The chef insisted that the plant had already been catalogued by biologists, but it has never been grown by humans, so they decided to do go a step further, adding: “We sowed it with the dream of a sea of cereals and can confirm that the project could be viable to be done in extensive crops in the sea”.
All said and done, the team managed to grow the cereal for the first time ever in a controlled environment. So far, it is growing in a 3,000-square-metre area in the natural park in Bahia de Cadiz and it is able to yield 4,500 kilograms per hectare. It is a very productive cereal, as it yields up to five ears per plant.
Furthermore, this cereal “does not need fertilisers, nor compost, only flowing water”, which is a revolution as it can be grown everywhere as “75 per cent of the world is water”, Mr Leon added.
He said: “It can open up a new way of looking at the sea as a new opportunity for feeding people in the future.”
The team has carried out numerous comparative analyses and studies of the marine grain, comparing it to common rice, as well as other kinds of grains grown on dry land, including barley, wheat, oats and corn.
The results have shown that this new cereal is much denser than others, as well as being very nutritional, making it similar to several legumes, Mr Leon said.
According to the chef, not only is this cereal a potential new superfood but also can survive inhospitable environments such as the deep sea in marshland, and even host numerous species of fish. In fact, it can produce subaquatic oxygen, generating life in its surroundings and also avoiding erosion caused by deep-sea environments, and reducing the acidification of the sea.
Mr Leon explained that this plant was found in a local bay many years ago, but it had largely disappeared and the main goal and future project is to bring this new marine cereal crop to the forefront all over the world.
According to the chef and his team, this bay is actually in danger of extinction, and with its cultivation, the area is being recovered.
In fact, according to Mr Leon, it can also help with malnutrition problems in some parts of the world as it can be eaten and prepared just like regular rice or quinoa.
Its texture is dense and firm, “like pasta prepared al dente, but it is green, although it does not taste of the sea. It is a neutral grain that can be turned into flour to make pasta and it also behaves like rice”. It is aromatic, plant-based and iodised and its characteristics for culinary use range from boiling it like rice or pasta, to processing it into flour to make bread or dried pasta.
This marine grain contains a greater quantity of high-quality proteins, carbohydrates, and less than two per cent fat. It contains vitamins A and E, not found in any other kind of grain, as well as high concentrations of various types of vitamin B.

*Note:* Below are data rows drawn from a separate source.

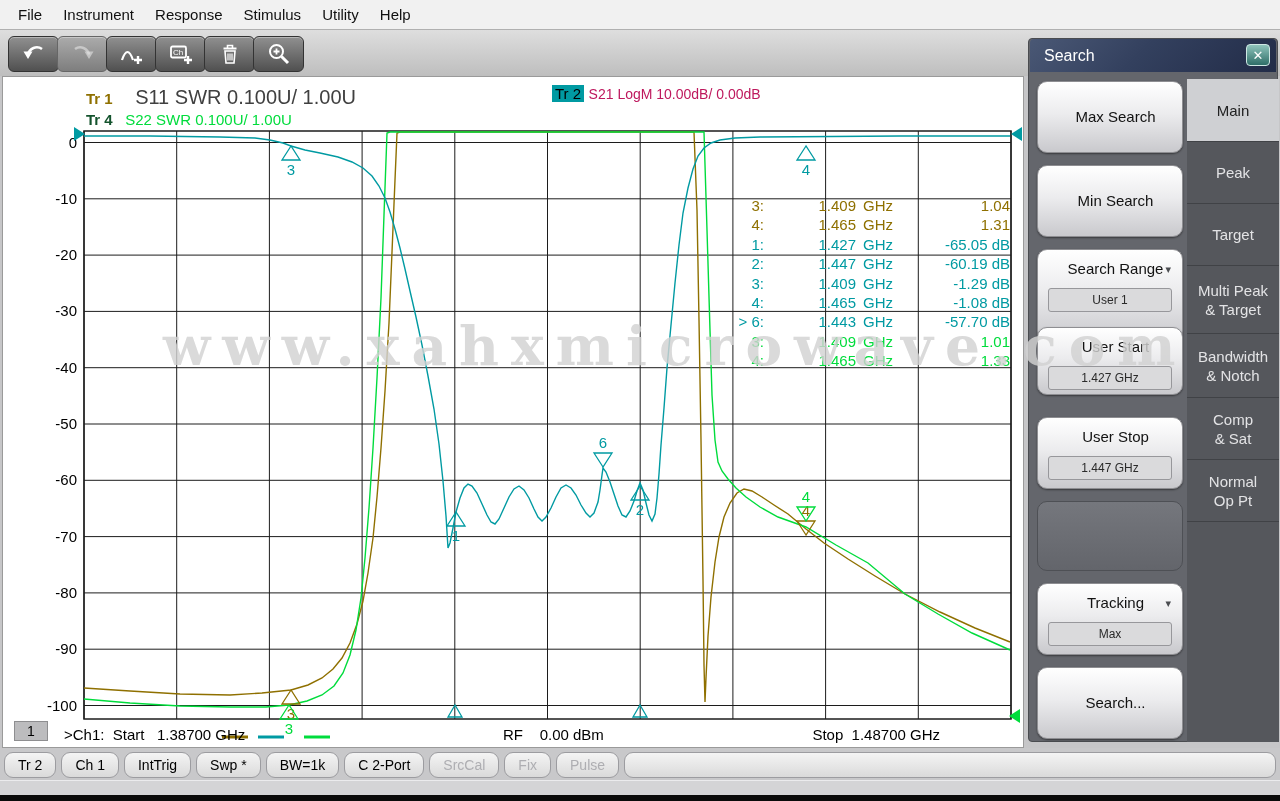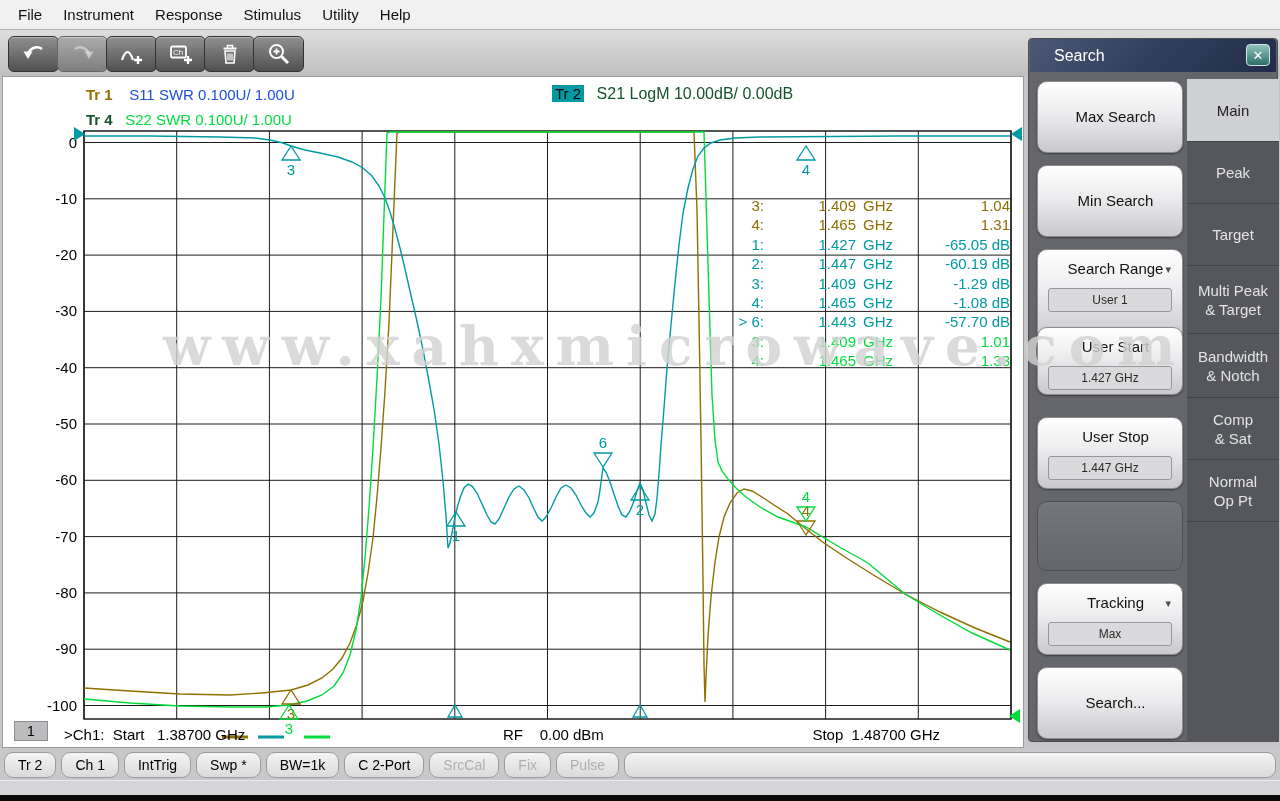--- a/index.html
+++ b/index.html
@@ -42,7 +42,7 @@
          border:1px solid #4a4c50;border-radius:4px;box-sizing:border-box;z-index:3;}
   .panel-title{position:absolute;left:1px;top:0;width:246px;height:33px;border-radius:4px 4px 0 0;
                background:linear-gradient(135deg,#4a5875 0%,#33405e 45%,#222c48 100%);
-               color:#fff;font-size:16px;line-height:33px;padding-left:24px;box-sizing:border-box;}
+               color:#fff;font-size:16px;line-height:33px;padding-left:14px;box-sizing:border-box;}
   .panel-close{position:absolute;right:7px;top:5px;width:24px;height:22px;border-radius:4px;
                background:linear-gradient(180deg,#8fc4bc,#2f6e68);border:1px solid #cfe8e4;
                color:#fff;font-size:13px;font-weight:bold;text-align:center;line-height:21px;box-sizing:border-box;}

It also contains essential fatty acids, Omegas 6 and 9, and amino acids not found in other common grains and minerals. According to Mr Leon, that is why it can be considered a superfood with exceptional qualities for a healthy diet.
But Mr Leon has not yet decided how he is going to use it in his restaurants, saying: “We are still thinking about how to create extensive crops, there will be enough time in the future to cook it, but first we have to do a lot of crop work, so it is not the right time now.”
With this new project, Angel Leon is pushing the forefront of finding new ways of preserving the sea and the environment in southern Spain, always considering the sea a giant food store. He often wakes up very early in the morning to sail his boat and see the sea. Hours later, he is back at the restaurant to check in with his team about the daily routine, the clients and the orders. His day often ends at around 1 AM in a restaurant that is usually open only half the year, from March to November.
Leon also said that the lockdown due to the coronavirus pandemic is damaging a lot of the local restaurants, but he has a message of hope: “We are going to keep on fighting to keep the boat afloat and adapt to the new times”.